Similar to most differentiated cells, both neurons and epithelial cells elaborate distinct plasma membrane domains that contain different membrane proteins. We have previously shown that the axonal cell-adhesion molecule L1/NgCAM accumulates on the axonal surface by an indirect transcytotic pathway via somatodendritic endosomes. MDCK epithelial cells similarly traffic NgCAM to the apical surface by transcytosis. In this study, we map the signals in NgCAM required for routing via the multi-step transcytotic pathway. We identify both a previously mapped tyrosine-based signal as a sufficient somatodendritic targeting signal, as well as a novel axonal targeting signal in the cytoplasmic tail of NgCAM. The axonal signal is glycine and serine rich, but only the glycine residues are required for activity. The somatodendritic signal is cis-dominant and needs to be inactivated in order for the axonal signal to be executed. Additionally, we show that the axonal cytoplasmic signal promotes apical targeting in MDCK cells. Transcytosis of NgCAM to the axon thus requires the sequential regulated execution of multiple targeting signals.
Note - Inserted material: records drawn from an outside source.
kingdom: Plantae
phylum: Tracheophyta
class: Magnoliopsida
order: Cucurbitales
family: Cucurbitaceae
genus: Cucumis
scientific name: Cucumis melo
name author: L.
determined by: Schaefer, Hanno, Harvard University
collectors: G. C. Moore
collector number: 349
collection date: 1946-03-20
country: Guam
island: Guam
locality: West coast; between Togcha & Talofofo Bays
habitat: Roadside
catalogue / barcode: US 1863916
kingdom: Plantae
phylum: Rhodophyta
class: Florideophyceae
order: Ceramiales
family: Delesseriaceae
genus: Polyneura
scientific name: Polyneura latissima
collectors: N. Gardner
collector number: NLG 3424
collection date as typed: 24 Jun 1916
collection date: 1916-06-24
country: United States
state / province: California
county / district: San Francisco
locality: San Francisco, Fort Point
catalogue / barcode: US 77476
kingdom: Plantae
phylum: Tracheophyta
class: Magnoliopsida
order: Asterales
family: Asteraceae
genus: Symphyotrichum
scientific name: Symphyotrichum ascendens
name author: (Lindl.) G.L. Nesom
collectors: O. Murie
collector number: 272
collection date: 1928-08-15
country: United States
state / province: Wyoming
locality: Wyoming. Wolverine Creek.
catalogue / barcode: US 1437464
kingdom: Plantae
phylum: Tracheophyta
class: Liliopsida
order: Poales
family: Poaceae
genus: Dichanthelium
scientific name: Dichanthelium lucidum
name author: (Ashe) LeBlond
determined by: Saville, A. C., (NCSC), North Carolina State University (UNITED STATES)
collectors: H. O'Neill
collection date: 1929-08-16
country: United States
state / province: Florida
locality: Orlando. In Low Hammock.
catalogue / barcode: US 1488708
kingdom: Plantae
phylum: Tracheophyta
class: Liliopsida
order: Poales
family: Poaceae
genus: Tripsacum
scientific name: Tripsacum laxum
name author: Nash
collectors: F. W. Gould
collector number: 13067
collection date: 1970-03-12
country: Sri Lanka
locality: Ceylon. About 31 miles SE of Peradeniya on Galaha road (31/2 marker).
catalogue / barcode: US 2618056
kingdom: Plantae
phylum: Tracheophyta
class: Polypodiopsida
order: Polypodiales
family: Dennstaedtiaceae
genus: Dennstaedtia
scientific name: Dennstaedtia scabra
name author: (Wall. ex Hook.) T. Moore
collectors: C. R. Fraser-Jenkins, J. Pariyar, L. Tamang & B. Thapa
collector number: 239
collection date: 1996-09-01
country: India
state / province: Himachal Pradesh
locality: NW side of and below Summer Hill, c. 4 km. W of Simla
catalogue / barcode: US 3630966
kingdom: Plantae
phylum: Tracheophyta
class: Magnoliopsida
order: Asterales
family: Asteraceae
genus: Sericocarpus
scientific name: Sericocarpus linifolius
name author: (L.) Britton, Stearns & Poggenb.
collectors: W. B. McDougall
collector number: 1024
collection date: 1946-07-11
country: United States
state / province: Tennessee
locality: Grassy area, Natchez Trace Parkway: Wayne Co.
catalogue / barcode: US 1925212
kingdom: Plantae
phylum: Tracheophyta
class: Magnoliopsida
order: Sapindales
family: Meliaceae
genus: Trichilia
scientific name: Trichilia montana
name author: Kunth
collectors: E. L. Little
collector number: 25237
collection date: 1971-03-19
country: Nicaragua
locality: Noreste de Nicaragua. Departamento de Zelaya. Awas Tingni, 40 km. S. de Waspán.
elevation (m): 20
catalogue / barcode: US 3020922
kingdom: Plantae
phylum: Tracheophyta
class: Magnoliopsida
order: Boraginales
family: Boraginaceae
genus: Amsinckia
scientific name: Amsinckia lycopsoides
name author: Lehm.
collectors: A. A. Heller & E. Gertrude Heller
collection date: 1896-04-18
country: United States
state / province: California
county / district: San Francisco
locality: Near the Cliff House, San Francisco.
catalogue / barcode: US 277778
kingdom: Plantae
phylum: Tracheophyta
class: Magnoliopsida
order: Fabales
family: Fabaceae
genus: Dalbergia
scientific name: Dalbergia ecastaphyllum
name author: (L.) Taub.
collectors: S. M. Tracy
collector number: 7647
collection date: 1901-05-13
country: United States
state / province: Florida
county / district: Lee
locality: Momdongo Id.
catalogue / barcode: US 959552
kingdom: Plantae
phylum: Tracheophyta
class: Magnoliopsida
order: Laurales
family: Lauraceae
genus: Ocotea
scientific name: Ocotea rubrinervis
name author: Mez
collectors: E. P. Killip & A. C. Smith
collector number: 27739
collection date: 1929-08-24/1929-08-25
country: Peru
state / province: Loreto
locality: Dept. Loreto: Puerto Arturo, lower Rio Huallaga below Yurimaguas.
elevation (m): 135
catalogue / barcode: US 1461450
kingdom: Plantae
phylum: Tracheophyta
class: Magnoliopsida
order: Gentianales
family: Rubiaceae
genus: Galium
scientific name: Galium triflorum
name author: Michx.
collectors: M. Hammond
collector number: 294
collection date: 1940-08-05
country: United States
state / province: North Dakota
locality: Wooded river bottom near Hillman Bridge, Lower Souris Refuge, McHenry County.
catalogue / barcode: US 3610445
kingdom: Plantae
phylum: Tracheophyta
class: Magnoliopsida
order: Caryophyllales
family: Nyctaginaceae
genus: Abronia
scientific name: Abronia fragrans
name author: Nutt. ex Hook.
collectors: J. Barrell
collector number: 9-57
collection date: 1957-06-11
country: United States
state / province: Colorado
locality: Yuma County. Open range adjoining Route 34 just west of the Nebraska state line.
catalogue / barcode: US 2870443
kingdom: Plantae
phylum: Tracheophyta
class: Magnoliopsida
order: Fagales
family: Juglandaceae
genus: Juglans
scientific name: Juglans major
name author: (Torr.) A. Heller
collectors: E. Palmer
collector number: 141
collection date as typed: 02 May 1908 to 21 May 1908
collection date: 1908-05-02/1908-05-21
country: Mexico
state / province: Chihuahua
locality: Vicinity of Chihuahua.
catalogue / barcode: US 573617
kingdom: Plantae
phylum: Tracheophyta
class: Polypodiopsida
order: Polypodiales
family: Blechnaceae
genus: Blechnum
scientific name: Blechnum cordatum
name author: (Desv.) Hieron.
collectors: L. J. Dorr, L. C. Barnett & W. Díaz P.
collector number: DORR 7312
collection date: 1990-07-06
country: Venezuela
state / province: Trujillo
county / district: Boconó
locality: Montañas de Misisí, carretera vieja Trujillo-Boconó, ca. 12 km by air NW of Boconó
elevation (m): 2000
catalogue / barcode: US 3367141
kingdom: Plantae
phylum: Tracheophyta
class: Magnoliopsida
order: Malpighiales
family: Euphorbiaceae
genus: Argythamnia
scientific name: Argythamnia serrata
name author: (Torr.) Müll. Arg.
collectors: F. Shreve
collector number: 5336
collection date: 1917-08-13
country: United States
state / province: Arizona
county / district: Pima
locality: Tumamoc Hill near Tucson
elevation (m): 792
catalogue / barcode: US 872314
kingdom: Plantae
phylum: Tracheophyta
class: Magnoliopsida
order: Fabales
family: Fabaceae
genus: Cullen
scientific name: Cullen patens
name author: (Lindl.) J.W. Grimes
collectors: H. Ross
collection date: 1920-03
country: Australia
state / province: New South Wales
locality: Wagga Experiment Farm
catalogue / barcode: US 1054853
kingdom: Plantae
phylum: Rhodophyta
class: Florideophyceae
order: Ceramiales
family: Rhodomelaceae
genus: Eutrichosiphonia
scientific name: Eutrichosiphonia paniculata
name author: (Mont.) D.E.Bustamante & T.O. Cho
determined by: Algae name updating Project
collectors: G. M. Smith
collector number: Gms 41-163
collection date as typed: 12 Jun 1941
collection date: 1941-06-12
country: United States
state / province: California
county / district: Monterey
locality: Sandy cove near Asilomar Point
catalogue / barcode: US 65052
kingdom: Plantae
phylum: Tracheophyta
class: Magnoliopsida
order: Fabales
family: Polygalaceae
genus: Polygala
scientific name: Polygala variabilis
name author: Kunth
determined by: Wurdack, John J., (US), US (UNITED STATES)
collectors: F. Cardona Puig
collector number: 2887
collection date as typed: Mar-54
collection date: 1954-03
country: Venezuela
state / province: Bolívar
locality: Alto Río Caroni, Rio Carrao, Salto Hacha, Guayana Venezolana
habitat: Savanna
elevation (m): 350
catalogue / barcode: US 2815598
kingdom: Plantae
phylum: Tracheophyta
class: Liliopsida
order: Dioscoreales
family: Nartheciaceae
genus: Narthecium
Regulation of membrane trafficking in polarized epithelial cells.

Polarized epithelial cells continuously sort transmembrane proteins to either apical or basolateral plasma membrane domains. Research in recent years has made tremendous progress in understanding the molecular mechanisms of the major pathways to either basolateral or apical domain. This understanding will help us elucidating how these pathways are interconnected in ensuring maintenance of cell polarity and integrity of epithelial monolayers.